Verkorting van de uitzendduur

Tijdens het Algemeen Overleg met de Tweede Kamer op 25 juni jl. naar aanleiding van het besluit tot deelneming is onder andere de uitzendduur besproken. Daarbij kwam aan de orde dat er redenen kunnen zijn de uitzendduur te verkorten. Inmiddels is gebleken dat de omstandigheden in het operatiegebied, in het bijzonder de extreme hitte in combinatie met stof en zand dat voortdurend overal doorheen dringt, een uitzonderlijk zware belasting vormen voor het personeel. Deze omstandigheden hebben een grotere invloed op het functioneren van het personeel en het vermogen de inzet van de eenheden voortdurend op het hoogste niveau te handhaven dan aanvankelijk was gedacht. Om deze reden is op 8 augustus besloten de uitzendtermijn van het Nederlandse bataljon in Irak te verkorten van zes tot vier maanden. De verkorting van de uitzendduur heeft beperkte financiële gevolgen. De begroting van SFIR hoeft niet te worden bijgesteld.

Bij een uitzendduur van zes maanden hebben de uitgezonden militairen recht op recuperatieverlof. Dit gaat gepaard met een tijdelijke verkleining van de operationele capaciteit, waarmee bij de samenstelling van de eenheid rekening wordt gehouden. Nu is besloten de uitzendduur tot vier maanden te verkorten, wordt er geen recuperatieverlof verleend. Een gevolg van deze maatregel is dat de operationele capaciteit gedurende de volledige uitzending intact blijft.

- Gegevens -
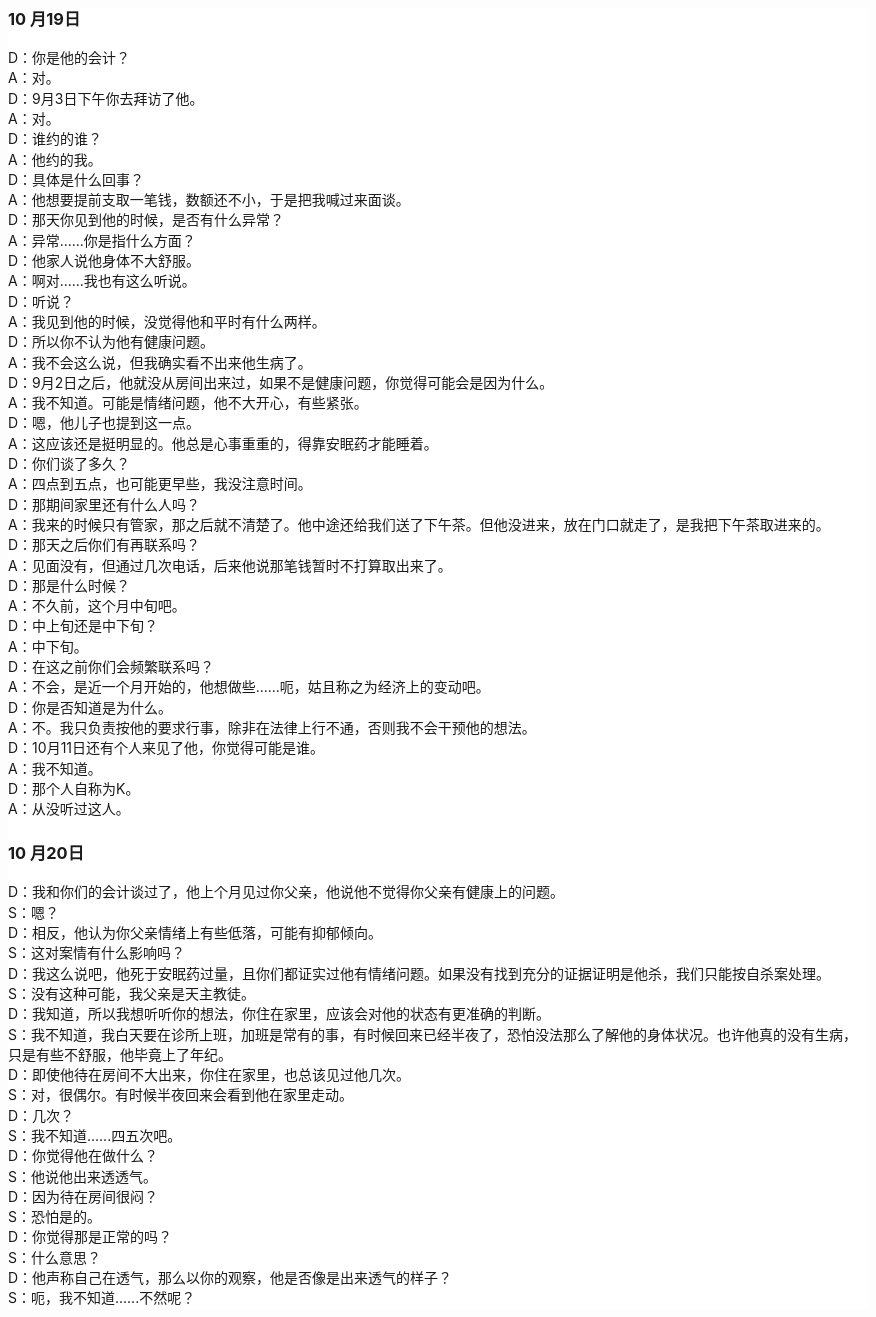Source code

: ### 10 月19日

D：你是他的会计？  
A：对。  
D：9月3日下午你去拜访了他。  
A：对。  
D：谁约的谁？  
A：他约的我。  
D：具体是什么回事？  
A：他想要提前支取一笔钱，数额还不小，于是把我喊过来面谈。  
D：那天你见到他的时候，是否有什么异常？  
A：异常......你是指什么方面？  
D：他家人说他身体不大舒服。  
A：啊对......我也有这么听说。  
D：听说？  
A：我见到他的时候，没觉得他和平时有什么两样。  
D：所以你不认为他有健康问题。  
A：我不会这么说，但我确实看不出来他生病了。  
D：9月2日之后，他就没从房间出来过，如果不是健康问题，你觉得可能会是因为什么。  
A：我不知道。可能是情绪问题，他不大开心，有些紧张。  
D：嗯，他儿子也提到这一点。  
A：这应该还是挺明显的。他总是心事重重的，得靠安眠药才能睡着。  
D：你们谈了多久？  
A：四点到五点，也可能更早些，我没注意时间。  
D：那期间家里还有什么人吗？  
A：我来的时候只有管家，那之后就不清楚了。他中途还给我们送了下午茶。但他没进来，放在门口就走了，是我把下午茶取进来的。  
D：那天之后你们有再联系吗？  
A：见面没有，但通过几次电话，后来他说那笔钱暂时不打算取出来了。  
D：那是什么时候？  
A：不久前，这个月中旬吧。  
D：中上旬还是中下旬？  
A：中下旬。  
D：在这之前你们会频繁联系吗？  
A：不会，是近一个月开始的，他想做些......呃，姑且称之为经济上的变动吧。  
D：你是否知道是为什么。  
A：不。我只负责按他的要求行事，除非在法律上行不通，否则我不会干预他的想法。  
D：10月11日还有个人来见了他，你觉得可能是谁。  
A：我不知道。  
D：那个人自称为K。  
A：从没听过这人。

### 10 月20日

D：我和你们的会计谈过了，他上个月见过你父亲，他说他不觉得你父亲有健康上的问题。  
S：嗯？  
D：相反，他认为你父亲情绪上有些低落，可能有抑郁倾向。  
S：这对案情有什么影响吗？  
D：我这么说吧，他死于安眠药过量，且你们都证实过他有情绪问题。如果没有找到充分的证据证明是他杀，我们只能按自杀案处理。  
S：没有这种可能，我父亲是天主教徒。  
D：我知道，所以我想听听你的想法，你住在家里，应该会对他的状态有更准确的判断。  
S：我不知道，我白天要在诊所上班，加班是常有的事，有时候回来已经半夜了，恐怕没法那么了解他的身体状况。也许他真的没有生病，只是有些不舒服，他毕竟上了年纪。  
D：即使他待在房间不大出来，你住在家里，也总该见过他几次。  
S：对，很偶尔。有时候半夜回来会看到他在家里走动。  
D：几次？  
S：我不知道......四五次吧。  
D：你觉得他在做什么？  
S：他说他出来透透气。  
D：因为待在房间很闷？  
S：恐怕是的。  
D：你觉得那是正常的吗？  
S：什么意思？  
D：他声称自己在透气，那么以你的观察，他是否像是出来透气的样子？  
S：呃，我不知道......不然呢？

- Wat je doet -
a. Naar hoeveel maanden werd de uitzendtermijn van het Nederlandse bataljon in Irak op 8 augustus teruggebracht, volgens het fragment over de verkorting van de uitzendduur?
b. Geef het vervolg van het fragment over de verkorting van de uitzendduur, te beginnen na de laatste zin.

- Antwoorden per opdracht -
a. Naar vier maanden, in plaats van zes.

b.
De Deense, Italiaanse en Britse eenheden in de Multinationale Divisie South East (MND SE) hebben eveneens een uitzendduur van vier maanden. Voor de specialisten binnen het Nederlandse detachement en voor de militairen die werkzaam zijn bij de operationele staven in Bagdad, Babylon en Basra gelden de regelingen van de organisaties waar zij zijn ingedeeld. De toegezegde duur van de Nederlandse bijdrage, zes maanden met de mogelijkheid tot verlenging, verandert niet door dit besluit.

Deelnemende landen aan de MND SE-
De Multinationale Divisie South East staat onder Brits commando. Dit land is 'lead nation' en levert de grootste militaire bijdrage, ongeveer 9.900 militairen in vier bataljonstaakgroepen. Italië neemt deel met ongeveer 3.000 militairen, inclusief een brigadehoofdkwartier en een omvangrijk detachement militaire politie (carabinieri). Roemenië levert een contingent van ongeveer 500 infanteristen en militaire politie. Denemarken heeft een licht infanteriebataljon van ongeveer 450 militairen afgevaardigd. Hierin participeert tevens een kleine Litouwse eenheid. Tsjechië levert een veldhospitaal en een CIMIC-eenheid, samen ongeveer 325 militairen. Noorwegen en Portugal leveren elk ongeveer 130 militairen. Nieuw Zeeland ten slotte neemt deel met 44 genisten.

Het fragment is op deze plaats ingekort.